Avoid alternative sources for tach signal. Cam sensors, fuel injectors, etc.

We get a few jobs through my shop with SES fault codes because a r/s installer tapped onto the wrong wire.

They usually come from the stereo shops in town. The usual customer comment is, "they brought it back to the installer and they say thier install info tells them where to get the tach signal from, they are not responsible for wrong information provided, see the car dealer if you have a problem with an SES light"

Don't know why the ecm/bcm reads that there is a problem on these circuits, but it does happen.

I can't think of one GM car that has a hard to get at coil or ecm/bcm wire. 

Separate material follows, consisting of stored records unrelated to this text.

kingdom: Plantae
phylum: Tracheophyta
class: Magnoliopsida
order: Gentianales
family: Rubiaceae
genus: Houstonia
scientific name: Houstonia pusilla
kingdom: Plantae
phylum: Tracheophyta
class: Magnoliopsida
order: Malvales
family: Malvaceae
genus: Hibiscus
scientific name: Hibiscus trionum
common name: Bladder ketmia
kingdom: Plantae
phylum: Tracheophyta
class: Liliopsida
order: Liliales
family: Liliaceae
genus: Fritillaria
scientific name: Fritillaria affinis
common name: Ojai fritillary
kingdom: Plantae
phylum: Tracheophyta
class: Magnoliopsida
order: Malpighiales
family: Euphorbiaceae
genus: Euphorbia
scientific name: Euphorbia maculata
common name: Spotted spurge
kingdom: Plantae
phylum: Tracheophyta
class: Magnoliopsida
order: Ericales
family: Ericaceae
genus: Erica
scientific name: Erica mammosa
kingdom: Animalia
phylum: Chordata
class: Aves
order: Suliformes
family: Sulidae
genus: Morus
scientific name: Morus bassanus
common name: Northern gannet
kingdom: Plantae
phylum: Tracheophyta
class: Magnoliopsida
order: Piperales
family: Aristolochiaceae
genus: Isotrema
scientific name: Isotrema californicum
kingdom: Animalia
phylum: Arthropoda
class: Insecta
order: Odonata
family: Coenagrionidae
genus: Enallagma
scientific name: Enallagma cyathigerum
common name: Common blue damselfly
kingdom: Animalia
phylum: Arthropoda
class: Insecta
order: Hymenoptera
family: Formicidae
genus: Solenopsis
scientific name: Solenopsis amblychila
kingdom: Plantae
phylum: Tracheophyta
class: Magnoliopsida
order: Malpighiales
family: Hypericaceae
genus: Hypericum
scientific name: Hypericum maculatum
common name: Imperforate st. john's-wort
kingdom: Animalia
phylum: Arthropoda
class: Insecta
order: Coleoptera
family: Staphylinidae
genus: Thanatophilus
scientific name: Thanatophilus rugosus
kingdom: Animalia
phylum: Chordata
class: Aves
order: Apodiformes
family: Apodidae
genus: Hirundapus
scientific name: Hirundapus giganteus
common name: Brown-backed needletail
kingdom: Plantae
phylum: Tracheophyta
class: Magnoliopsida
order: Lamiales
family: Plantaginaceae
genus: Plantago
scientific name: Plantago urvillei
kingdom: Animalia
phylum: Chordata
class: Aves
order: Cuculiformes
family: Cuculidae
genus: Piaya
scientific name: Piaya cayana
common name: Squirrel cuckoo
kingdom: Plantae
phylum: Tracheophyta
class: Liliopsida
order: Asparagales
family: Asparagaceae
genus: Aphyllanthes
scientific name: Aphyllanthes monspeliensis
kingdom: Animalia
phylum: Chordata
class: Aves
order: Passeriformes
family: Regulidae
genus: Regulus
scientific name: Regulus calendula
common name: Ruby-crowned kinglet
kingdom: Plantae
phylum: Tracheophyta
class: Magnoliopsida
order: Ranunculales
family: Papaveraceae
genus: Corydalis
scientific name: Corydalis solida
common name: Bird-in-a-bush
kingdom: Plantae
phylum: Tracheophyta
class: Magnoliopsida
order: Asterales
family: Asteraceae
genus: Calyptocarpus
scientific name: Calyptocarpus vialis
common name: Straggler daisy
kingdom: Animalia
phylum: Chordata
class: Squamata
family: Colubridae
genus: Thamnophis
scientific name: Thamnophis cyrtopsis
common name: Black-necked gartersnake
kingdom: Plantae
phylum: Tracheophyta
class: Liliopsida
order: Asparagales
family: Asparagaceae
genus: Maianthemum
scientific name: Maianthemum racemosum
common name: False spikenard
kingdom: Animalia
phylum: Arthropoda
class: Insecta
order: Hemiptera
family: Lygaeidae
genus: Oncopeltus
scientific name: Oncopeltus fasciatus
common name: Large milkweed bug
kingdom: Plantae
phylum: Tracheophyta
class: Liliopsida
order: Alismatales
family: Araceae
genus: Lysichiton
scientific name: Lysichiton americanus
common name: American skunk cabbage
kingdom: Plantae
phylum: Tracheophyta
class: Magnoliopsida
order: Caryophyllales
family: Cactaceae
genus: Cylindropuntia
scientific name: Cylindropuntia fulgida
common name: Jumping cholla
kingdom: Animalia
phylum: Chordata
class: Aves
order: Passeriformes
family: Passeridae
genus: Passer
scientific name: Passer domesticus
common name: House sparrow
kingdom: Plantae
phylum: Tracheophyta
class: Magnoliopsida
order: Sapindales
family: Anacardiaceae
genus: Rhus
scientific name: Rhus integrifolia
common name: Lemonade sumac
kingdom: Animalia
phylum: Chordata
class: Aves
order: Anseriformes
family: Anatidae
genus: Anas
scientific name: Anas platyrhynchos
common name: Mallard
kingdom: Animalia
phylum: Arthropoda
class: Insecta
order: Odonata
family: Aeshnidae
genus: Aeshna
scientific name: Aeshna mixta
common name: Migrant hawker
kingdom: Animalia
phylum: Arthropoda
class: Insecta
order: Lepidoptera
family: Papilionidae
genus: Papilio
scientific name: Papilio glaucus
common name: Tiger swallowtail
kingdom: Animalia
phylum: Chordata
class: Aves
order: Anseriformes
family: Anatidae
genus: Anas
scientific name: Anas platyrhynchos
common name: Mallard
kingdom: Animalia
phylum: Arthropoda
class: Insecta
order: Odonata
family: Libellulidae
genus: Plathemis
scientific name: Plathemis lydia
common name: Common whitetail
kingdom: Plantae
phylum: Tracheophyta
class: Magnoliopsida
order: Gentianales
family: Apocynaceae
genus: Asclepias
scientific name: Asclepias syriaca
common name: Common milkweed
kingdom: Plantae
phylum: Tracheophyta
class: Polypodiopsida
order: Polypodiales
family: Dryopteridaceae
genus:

OLDSCHOOL - If the wire is there,...use it.
equate 
Copper - Posts: 118
Copper spacespace
Joined: March 07, 2005
Posted: March 26, 2010 at 2:45 PM / IP Logged  
hi bros
I am drunk..couple beers just now..all replies become complicated for me.
anyway, now I know fuel injector gives vary pulses, tach gives stable higher frequencies, anyway..I guess Viper or Compustar will read frequency instead voltage of AC/DC if it is tach mode.
As taught, pulses DC actually is AC, RPM is AC..so you are all right.
I would prefer tach. but some vehicles, it is difficult to get tach wire. It might be hidden under engine cover. but for this question here, I am asking how to use fuel injector for engine starting signal. I guess I understand now.
I did some imported vehicles, I used cam sensor. I used tach wire. I used generator wire sometimes..I havent tried fuel injector before. Be honest, I am not mechanical guy. I dont even know what fuel injector is.
I appreciate that I learn a lot from you experienced teahers.
oldspark 
Gold - Posts: 4,913
Gold spacespace
Joined: November 03, 2008
Location: Australia
Posted: March 26, 2010 at 7:24 PM / IP Logged  
Yes - we are all "not wrong" about pulsed DC containing AC - but it depends on your definition.
If DC is "unipolar", then coils & injectors are DC since they are unipolar voltages/currents.
But that is too simple a defintion - DC does not have phase lag nor inductive spikes etc - only AC has that (where AC means a frequency not equal to zero).
But to take from the oft referred Basic Car Audio Electronics ( bcae1.com/acdc.htm) - "You should remember" (near bottom of page):
bcae wrote:
D.C. is a type of voltage which does NOT cross a point of reference at regular intervals.
(And conversely AC does.)
But that's my dash for this thread. No point arguing about whether injector pulses are AC or DC unless you define what AC and DC are.
And depending on those definitions, the answer will be different (and correct!).
The same is true of many things....
I gave the Power Factor example where PF is often defined as cosΦ so that if (fundumental) current & voltage is in phase, PF=1. (The cosine of zero-degrees is 1.)
But cosΦ may be 1 yet the PF may be 0.6 which is typical for many modern power supplies (switched-mode SMPS).
The problem is the definition of PF = cosΦ is a subset of its true definition PF = W/VA which is actually cosΦ x df where df is a distortion factor that takes into account the non-linear switching etc (eg crest factors etc).
Whether those that think pf is cosΦ only are wrong or not may not matter - until they design a power supply for an SMPS thinking cosΦ = 1 therefore the max current = peak current, and therefore their outputs blow up when the peak current is 1/0.6 = 1.67 times their expected peak.
Ah yes, I love watching tendered equipment blow up.
Mad Scientists 
Silver - Posts: 380
Silver spacespace
Joined: February 07, 2004
Location: United States
Posted: March 27, 2010 at 3:21 PM / IP Logged  

 I've always felt that AC means the current flow changes direction (on a regular interval).. an injector line may be pulsing its *** off, but the current direction never changes. so it's DC.